Both of these studies, however, and similar previous research, were based on people’s subjective recollection of how much and how hard they exercised. They were also exercise studies, which makes them inherently interesting primarily for people who exercise or would like to exercise, which is not the majority of humanity.
“If we’re being honest, most people are allergic to the word ‘exercise,'” said Emmanuel Stamatakis, professor of physical activity and health studies at the University of Sydney in Australia, who led the news. study.
The health benefits of early chores and chasing toddlers
Recognizing this position, he and his colleagues have recently begun to question the effects of non-exercise activities – those frequent tasks and movements that make up a large part of our days but are not exercise. Would it matter to people’s health if these activities were done faster, harder, with a little more verve?
To find out, the researchers turned to the extensive data stored in Britain’s Biobank, which includes the health records of hundreds of thousands of British men and women, most of whom wore an accelerometer for a week after joining. the biobank to track their daily movements. The scientists extracted the records of 25,241 of these adults, aged 40 to 69, all of whom had told the researchers that they had never exercised.
Scientists then began to analyze their daily activities in great detail, determining the intensity of their movements almost second by second, based on the speed of steps and other data. The analysis consumed three months of constant computer time, Stamatakis said.
But in the end, the researchers were able to map the participants’ brief bursts of movement, such as when someone was running towards a train or chasing a toddler. These physical thrusts can last as little as a minute.

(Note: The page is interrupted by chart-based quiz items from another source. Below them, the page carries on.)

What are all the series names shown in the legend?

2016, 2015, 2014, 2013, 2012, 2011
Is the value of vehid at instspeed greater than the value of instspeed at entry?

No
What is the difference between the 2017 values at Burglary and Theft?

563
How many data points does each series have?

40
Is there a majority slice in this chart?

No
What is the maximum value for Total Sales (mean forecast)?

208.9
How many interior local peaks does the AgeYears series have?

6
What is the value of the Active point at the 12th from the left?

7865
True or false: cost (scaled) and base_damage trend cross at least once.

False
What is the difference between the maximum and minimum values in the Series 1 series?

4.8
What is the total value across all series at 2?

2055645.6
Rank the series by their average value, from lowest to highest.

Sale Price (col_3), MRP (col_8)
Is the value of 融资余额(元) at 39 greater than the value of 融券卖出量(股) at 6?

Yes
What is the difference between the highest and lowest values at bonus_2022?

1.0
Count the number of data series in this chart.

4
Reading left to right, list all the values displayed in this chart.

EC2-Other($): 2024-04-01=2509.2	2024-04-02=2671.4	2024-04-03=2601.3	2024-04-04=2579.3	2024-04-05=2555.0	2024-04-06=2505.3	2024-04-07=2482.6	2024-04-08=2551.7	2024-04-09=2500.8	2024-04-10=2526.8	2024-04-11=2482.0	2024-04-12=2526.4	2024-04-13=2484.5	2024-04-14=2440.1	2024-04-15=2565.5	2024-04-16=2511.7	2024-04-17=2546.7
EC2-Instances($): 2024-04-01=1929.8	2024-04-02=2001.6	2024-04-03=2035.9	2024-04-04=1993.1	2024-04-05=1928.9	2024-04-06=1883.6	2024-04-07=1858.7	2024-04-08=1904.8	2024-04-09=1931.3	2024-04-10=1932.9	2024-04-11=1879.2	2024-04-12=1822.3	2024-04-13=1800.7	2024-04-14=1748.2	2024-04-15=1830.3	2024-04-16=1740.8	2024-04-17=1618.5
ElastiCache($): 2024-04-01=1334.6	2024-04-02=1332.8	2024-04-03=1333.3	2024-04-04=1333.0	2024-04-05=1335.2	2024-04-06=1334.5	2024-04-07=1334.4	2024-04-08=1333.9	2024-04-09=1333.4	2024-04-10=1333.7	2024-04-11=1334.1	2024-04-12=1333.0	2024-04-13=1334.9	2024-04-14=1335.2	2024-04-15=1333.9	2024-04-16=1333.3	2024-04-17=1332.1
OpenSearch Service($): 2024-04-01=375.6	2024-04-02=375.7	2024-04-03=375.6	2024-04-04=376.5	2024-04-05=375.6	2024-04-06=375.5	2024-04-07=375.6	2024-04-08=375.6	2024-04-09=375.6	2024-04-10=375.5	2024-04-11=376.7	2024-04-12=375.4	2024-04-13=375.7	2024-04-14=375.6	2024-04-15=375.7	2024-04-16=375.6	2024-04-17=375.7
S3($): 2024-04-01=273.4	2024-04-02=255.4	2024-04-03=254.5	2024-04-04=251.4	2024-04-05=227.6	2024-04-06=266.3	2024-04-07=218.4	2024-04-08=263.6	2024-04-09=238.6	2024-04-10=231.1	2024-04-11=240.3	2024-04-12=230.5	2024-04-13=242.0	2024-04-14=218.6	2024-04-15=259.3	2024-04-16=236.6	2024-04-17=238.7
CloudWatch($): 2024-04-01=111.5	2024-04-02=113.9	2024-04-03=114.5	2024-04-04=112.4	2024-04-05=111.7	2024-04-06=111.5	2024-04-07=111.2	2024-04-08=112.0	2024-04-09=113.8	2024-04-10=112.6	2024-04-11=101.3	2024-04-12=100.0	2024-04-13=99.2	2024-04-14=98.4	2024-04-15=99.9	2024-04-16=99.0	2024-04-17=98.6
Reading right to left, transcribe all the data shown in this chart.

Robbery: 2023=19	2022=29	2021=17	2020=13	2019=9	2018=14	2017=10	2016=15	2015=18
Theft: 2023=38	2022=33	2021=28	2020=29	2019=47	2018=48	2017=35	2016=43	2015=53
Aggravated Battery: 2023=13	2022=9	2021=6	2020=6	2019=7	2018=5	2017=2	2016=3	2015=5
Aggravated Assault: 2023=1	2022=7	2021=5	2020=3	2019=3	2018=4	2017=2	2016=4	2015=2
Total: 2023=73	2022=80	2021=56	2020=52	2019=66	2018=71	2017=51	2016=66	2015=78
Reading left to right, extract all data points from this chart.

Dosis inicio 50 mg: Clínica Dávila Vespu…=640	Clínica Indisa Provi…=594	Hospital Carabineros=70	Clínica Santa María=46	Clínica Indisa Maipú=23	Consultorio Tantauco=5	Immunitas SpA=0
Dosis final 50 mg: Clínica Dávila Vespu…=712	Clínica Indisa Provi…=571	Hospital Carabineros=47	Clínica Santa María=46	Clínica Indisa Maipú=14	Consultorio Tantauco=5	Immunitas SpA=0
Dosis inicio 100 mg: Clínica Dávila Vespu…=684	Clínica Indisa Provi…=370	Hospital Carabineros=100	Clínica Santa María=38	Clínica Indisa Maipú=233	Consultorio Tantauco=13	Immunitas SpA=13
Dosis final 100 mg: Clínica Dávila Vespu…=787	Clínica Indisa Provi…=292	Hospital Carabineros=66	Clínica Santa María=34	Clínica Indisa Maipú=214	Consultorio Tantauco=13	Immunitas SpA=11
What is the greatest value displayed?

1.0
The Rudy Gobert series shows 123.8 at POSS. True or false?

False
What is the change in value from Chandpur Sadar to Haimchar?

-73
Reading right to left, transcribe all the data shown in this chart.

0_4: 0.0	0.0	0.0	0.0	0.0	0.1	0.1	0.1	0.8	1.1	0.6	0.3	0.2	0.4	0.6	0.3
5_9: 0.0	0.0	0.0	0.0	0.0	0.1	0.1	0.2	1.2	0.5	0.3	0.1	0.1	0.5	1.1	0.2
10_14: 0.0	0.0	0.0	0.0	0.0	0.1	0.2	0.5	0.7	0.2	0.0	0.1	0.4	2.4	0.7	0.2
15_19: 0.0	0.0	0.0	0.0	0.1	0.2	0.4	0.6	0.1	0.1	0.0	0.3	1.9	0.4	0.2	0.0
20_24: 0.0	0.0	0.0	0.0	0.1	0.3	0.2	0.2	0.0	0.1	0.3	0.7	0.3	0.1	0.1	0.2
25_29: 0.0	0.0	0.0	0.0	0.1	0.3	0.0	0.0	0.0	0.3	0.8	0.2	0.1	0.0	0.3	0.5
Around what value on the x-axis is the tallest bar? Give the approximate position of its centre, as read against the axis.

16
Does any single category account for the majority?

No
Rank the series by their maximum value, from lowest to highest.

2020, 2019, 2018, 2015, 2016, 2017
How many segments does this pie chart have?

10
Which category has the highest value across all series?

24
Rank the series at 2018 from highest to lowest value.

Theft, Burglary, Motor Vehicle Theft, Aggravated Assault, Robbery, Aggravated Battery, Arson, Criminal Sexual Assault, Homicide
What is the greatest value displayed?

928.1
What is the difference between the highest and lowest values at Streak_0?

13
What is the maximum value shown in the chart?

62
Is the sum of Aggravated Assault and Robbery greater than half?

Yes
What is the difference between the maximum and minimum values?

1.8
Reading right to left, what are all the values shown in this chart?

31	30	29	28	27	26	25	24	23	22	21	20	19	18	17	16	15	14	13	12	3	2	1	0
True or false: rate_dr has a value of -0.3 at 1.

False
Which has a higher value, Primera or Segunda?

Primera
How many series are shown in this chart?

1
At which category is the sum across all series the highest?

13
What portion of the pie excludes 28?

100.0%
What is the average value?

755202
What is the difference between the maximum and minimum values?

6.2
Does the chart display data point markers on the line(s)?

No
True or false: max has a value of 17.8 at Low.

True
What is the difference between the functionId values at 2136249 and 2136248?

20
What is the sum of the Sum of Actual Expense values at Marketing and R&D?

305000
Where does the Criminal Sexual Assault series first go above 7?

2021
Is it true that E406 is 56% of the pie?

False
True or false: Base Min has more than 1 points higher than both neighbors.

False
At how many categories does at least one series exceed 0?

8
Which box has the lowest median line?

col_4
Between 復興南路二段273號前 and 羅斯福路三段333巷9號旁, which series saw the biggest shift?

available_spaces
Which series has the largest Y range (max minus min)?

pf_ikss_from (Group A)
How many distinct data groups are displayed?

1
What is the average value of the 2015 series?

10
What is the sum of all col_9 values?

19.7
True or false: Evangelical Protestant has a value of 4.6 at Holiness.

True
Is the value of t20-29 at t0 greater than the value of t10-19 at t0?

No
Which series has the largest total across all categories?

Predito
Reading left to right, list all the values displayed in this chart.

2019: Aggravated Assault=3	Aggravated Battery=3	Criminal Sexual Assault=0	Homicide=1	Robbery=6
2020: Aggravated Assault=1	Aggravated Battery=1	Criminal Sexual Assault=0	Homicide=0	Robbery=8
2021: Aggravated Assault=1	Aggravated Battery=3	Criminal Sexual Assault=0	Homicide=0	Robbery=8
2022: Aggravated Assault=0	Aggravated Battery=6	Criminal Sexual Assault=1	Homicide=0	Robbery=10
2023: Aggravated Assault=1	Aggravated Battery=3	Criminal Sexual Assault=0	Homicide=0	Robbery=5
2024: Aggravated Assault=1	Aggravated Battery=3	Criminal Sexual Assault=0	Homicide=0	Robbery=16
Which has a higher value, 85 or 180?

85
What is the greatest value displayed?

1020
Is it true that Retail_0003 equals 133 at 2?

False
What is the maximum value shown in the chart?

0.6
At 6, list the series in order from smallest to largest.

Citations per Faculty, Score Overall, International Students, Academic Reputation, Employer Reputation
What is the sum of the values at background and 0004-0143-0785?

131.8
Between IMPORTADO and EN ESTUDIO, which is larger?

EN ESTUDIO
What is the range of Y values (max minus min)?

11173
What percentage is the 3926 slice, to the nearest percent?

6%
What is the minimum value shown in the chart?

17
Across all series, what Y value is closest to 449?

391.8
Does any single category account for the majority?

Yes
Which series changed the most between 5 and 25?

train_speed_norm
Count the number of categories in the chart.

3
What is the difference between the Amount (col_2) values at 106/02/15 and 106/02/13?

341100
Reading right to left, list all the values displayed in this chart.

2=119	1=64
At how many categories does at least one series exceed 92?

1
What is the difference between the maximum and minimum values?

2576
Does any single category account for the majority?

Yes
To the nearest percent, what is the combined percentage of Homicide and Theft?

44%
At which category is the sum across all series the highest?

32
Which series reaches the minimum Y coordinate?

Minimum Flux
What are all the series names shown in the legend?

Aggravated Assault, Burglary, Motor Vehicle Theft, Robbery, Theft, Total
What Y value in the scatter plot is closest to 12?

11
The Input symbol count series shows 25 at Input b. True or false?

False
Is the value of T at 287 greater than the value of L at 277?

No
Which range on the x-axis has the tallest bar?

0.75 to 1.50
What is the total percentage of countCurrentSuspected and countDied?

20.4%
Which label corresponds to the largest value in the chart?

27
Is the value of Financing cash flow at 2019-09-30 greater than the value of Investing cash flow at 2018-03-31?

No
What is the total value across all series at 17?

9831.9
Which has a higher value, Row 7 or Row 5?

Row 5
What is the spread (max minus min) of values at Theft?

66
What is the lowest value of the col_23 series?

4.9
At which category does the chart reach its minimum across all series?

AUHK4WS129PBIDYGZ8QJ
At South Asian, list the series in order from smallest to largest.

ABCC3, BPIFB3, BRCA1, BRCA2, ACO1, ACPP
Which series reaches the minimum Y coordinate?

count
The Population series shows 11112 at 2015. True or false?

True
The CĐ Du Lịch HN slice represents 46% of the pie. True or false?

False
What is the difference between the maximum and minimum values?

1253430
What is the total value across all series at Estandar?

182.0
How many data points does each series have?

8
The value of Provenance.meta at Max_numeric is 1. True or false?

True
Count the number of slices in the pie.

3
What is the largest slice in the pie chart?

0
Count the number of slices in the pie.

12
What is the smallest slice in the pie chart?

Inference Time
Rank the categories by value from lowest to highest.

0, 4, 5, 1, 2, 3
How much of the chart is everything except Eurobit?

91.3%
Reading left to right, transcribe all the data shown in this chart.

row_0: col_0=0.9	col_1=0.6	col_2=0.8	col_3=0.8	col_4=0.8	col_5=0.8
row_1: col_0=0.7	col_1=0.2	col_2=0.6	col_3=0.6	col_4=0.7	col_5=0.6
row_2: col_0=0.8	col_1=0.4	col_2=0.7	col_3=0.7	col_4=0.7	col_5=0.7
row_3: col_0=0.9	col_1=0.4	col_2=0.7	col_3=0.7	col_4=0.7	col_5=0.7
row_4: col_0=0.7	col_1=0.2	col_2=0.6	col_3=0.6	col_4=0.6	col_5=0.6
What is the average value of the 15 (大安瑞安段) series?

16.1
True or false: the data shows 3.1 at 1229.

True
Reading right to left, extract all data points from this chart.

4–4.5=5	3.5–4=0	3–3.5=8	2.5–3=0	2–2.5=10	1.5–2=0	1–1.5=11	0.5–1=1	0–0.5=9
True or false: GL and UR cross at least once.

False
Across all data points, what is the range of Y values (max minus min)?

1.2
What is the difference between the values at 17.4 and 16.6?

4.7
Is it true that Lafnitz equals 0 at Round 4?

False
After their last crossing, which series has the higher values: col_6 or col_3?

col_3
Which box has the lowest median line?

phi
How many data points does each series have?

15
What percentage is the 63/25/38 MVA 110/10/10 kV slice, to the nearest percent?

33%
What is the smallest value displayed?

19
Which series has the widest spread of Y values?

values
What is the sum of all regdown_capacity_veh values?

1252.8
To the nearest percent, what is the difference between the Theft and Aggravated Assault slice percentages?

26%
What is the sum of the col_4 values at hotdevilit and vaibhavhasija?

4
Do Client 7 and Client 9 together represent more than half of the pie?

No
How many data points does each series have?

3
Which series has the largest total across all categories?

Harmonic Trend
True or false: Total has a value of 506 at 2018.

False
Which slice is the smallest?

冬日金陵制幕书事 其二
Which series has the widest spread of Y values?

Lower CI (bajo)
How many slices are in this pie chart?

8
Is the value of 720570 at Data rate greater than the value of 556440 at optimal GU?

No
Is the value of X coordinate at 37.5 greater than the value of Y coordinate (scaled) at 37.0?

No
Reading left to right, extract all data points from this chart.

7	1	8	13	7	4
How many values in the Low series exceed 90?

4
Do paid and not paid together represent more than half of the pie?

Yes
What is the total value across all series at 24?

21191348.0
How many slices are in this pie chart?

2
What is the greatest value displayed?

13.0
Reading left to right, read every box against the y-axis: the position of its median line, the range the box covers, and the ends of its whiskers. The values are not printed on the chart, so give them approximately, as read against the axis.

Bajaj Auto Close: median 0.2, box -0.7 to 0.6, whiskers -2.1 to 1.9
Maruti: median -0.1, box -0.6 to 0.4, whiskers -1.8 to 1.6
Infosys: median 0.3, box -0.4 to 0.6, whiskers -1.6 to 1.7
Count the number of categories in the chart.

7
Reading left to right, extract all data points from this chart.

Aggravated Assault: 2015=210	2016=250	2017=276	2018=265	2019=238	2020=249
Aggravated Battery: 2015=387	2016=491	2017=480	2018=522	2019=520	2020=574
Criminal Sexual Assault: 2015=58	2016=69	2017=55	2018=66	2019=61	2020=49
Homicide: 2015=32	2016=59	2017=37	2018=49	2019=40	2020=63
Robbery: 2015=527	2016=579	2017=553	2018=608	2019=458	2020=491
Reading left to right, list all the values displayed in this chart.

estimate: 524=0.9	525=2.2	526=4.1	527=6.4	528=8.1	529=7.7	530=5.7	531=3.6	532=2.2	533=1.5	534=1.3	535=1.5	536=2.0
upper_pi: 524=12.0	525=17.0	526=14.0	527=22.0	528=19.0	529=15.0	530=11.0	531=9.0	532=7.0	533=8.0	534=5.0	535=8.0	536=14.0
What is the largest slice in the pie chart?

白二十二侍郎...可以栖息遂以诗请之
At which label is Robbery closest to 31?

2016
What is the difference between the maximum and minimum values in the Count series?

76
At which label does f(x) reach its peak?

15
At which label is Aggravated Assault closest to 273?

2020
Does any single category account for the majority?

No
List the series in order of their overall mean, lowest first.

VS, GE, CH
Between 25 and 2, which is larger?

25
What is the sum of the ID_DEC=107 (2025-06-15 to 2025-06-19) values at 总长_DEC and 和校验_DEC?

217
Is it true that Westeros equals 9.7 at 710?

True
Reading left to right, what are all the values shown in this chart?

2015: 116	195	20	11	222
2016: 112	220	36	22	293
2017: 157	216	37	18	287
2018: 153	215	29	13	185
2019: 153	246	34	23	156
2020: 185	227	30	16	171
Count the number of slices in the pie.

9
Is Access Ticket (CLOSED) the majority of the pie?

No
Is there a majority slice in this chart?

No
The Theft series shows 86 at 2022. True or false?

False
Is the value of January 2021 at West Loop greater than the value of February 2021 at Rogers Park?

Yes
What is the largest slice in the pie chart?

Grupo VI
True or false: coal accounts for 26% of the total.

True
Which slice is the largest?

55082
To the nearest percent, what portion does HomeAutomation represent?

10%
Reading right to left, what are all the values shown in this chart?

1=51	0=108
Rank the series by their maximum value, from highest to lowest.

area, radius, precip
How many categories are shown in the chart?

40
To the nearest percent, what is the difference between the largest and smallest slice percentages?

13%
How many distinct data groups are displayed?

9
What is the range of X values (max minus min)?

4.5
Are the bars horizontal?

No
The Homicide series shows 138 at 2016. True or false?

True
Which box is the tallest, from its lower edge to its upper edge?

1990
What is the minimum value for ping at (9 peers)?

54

But they counted for mortality. By comparing activity patterns to death records over a period of about seven years after people joined the Biobank, scientists found that men and women who practiced an average of 4.4 minutes a day of this what scientists called vigorous intermittent physical activity were about 30% less likely to have died than those who rarely moved quickly in any way.
Just move with enthusiasm a few times a day
Spreading out these brief bursts of activity increased profits. When people managed three or more separate rushes of movement in a day, each lasting as little as a minute, their mortality risk was reduced by 40%, compared to people who never rushed. They didn’t exercise. They just picked up the pace of something they were doing, at least three times a day.
Finally, the researchers performed a similar data analysis for 62,344 men and women in the Biobank who exercised, albeit mostly at a moderate pace. When these people managed a few minutes of more intense activity most days, whether during workouts or daily chores, their mortality risks were lower than if they were exercising, but almost never hard.
“There’s something about the intensity,” Stamatakis said.
To energize your own activities, Stamatakis continued, move hard and fast enough that conversation seems impossible. Aim for this level of breathlessness three or four times a day, for a minute or two, preferably while doing something you need to do anyway.
However, this study has limitations. It’s associative, showing only a relationship between rapid bursts of exertion and our lifespan, and doesn’t tell us why intensity matters, although other research indicates that intense exercise improves endurance. and cardiovascular health more than lighter workouts, Stamatakis said.
The result of the study, he concluded, is that rushing to complete our tasks now could save us years later.